While many wineries in Napa boast caves for cellaring and feting, Far Niente had the first. And they are impressive, the length of three football fields laid end to end. Down here in the cool depths, the Dolce ferments. Dolce, a sister winery, is made at Far Niente. A direct impersonation of the legendary Chateau d'Yquem, the sweet golden Semillon and Sauvignon Blanc blend takes two and a half years to ferment, providing a meager 2,000 cases annually, if lucky.

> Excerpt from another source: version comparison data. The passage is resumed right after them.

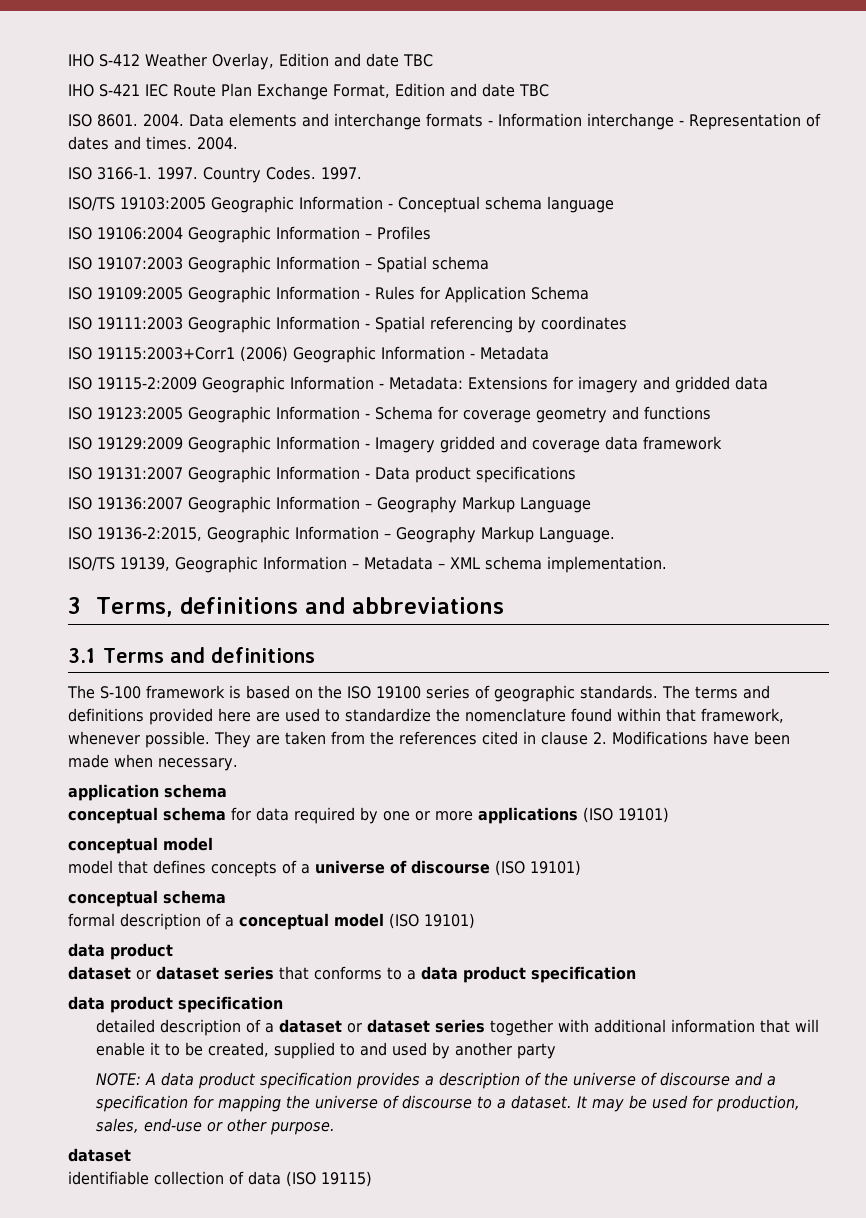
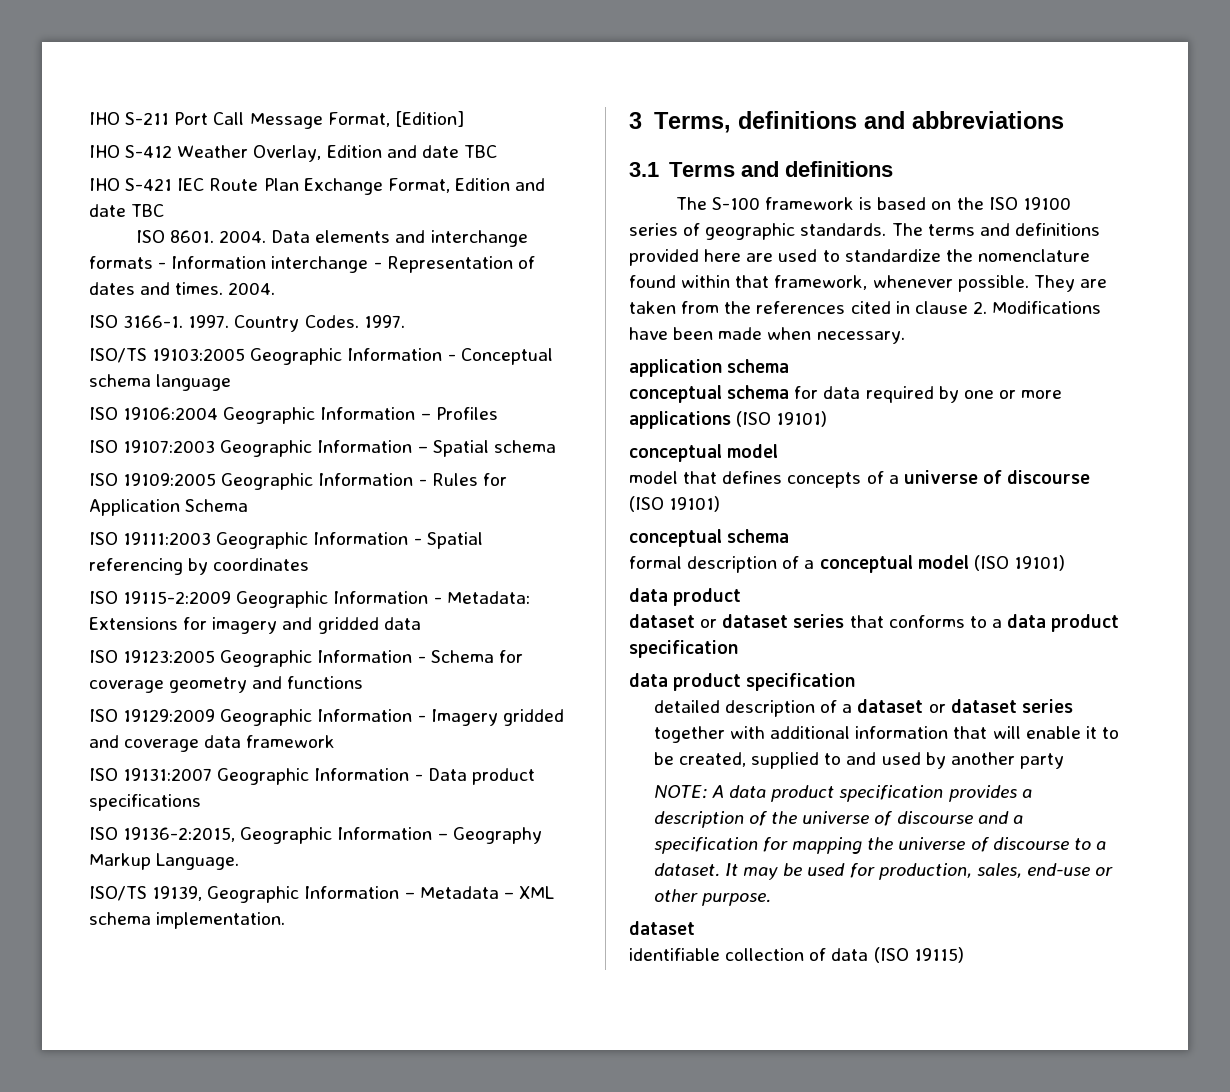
[68,54,94,67] IHO -> [89,111,464,129] [89,145,120,158] IHO S-211 Port Call Message Format, [Edition] // IHO
[68,346,549,363] // ISO 19115:2003+Corr1 (2006) Geographic Information - Metadata -> (310, 564) none
[68,496,591,513] // ISO 19136:2007 Geographic Information – Geography Markup Language -> (201, 802) none

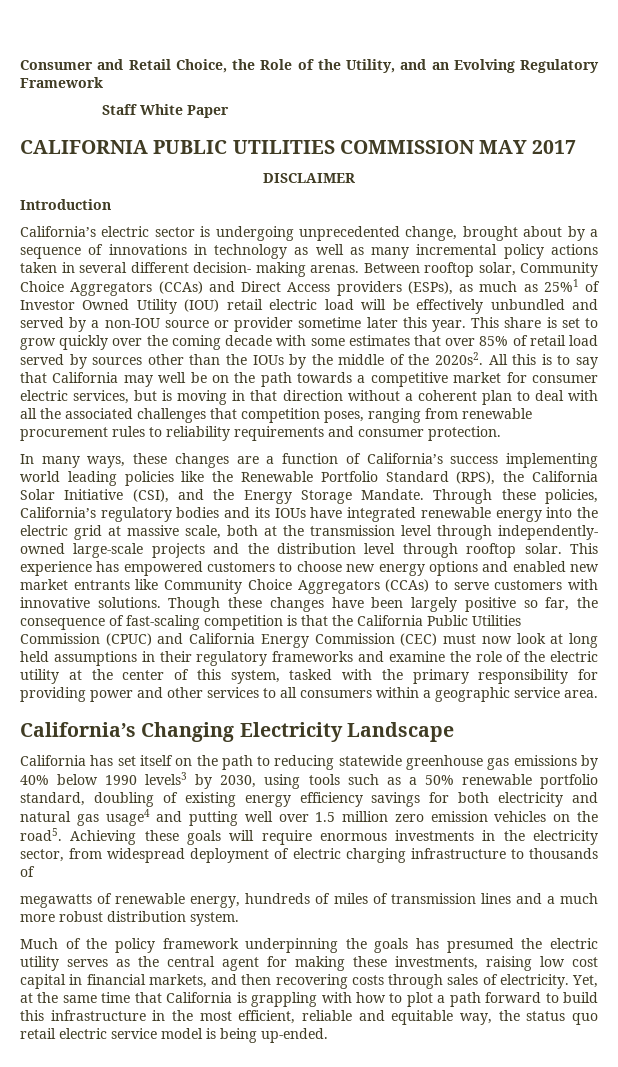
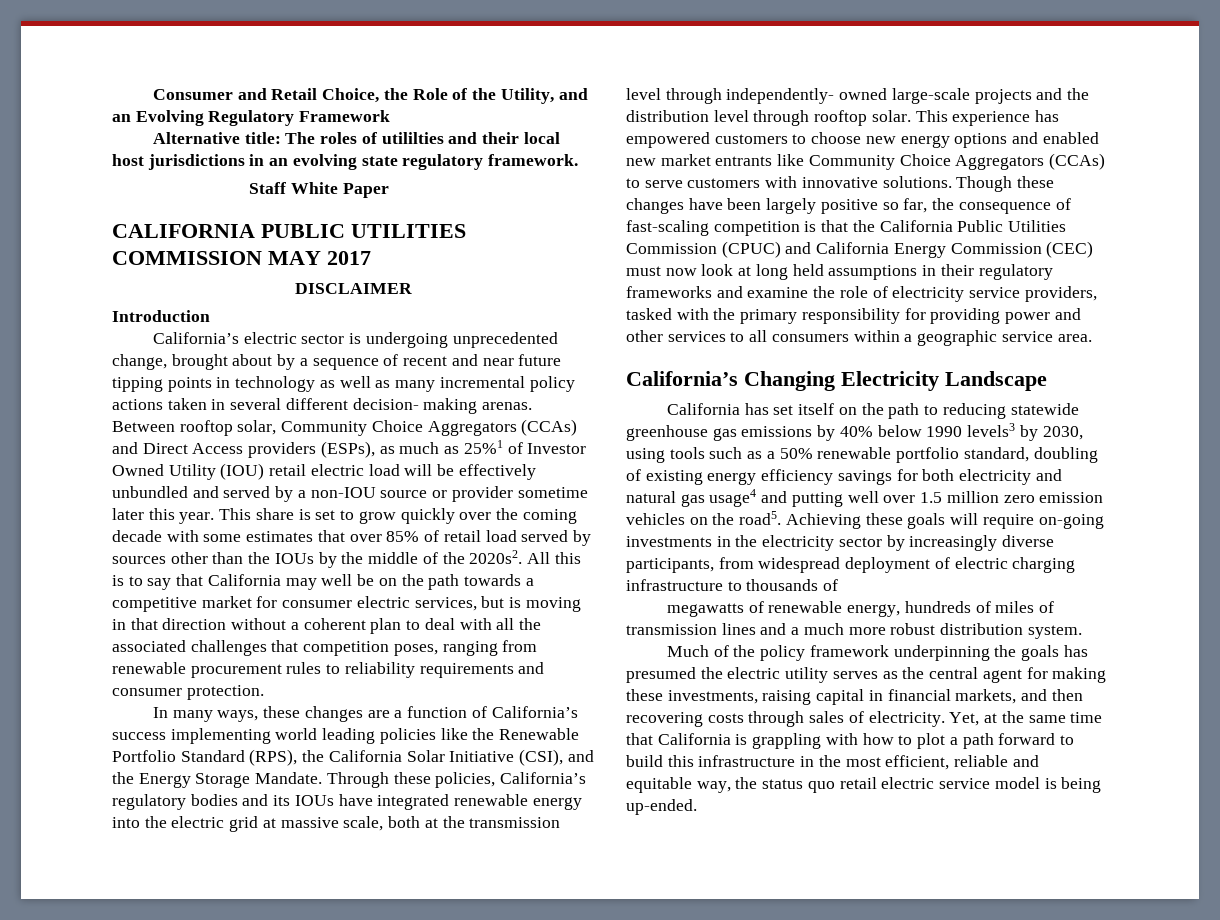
(103, 82) none -> [153,132,560,144] [112,154,579,170] // Alternative title: The roles of utililties and their local host jurisdictions in an evolving state regulatory framework.
[108,244,187,255] innovations -> [403,354,562,366] [112,377,212,392] recent and near future tipping points
[524,651,598,662] [20,669,280,684] the electric utility at the center of this system, -> [892,286,1097,302] electricity service providers,
[319,833,387,841] enormous -> [1038,514,1104,529] on-going
[20,849,64,862] sector, -> [838,535,1055,551] [626,558,714,573] sector by increasingly diverse participants,
[540,956,598,967] low cost -> (812, 697) none

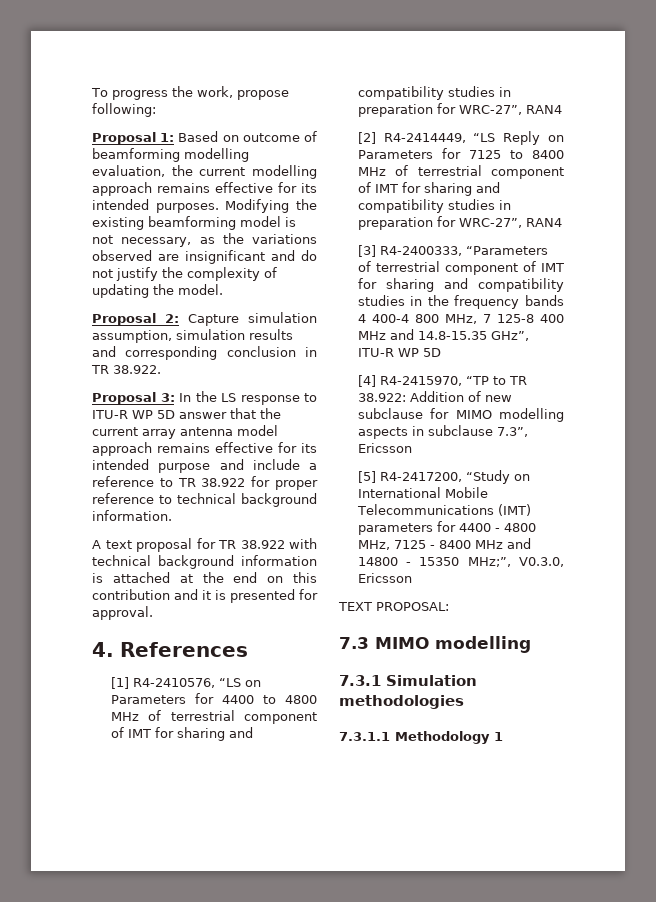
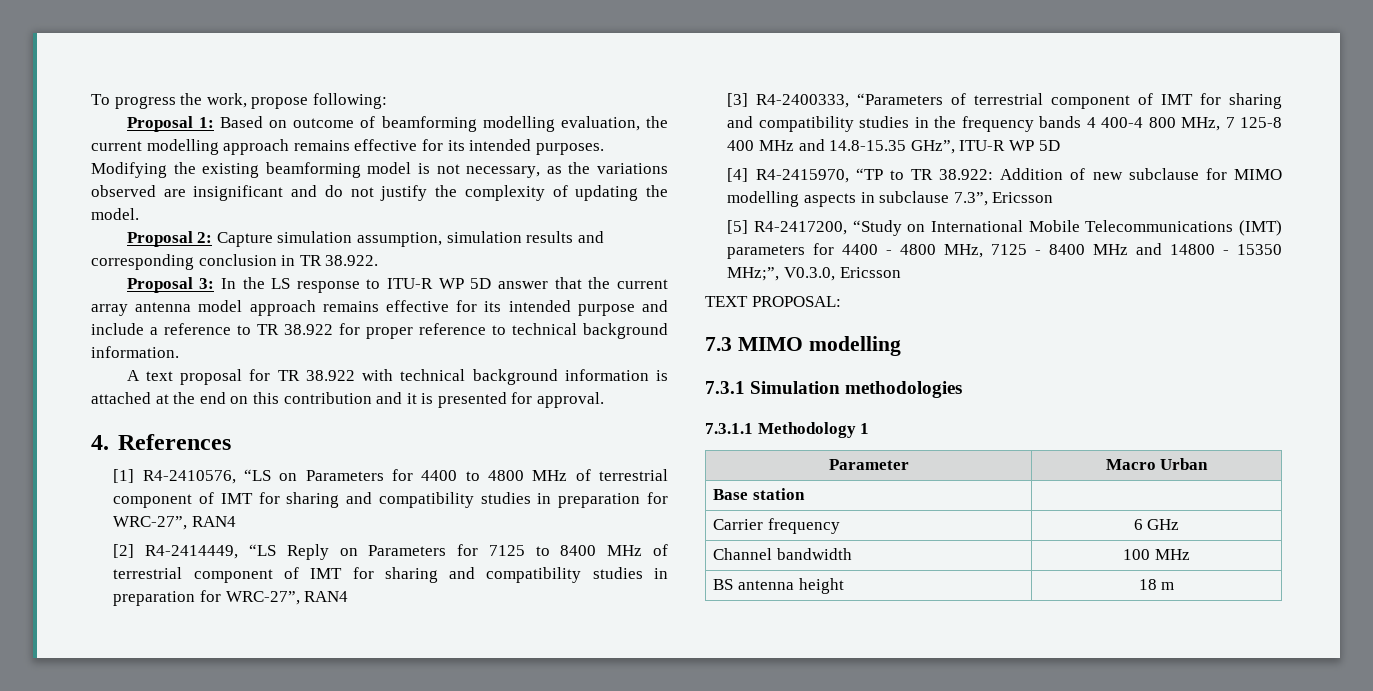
(503, 736) none -> [828,459,909,470] [1105,458,1209,470] [713,488,806,500] [713,518,841,534] [1133,519,1180,530] [713,548,853,560] [1123,549,1190,560] [713,578,844,594] [1138,579,1175,590] // Parameter | Macro Urban // Base station | // Carrier frequency | 6 GHz // Channel bandwidth | 100 MHz // BS antenna height | 18 m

The library is down here, too, made from Texas limestone and housing a few bottles from each vintage Far Niente has ever made. Lastly, we see the carriage house, a surprising collection of old and new custom race cars like a one-of-a-kind 1951 Ferrari and a 1992 Rolls Royce/Bentley (with a Marin dealership license plate). The winery's founder, the late Gil Nickel, was a lauded racecar driver in his time.

Upstairs, we taste a few wines: a library vintage and a new release of both the Cabernet Sauvignon and the Chardonnay. I take home a bottle of the 1996 Chardonnay, a Burgundy-style pleaser, reminiscent of a Montrachet, the balanced acid evoking green apple with just a touch of caramel. No malalactic fermentation is used, so it has aged well. A bottle of the Dolce comes home as well. With its high sugar content, it will last, opened, in the fridge for three weeks, but it will surely disappear well before then.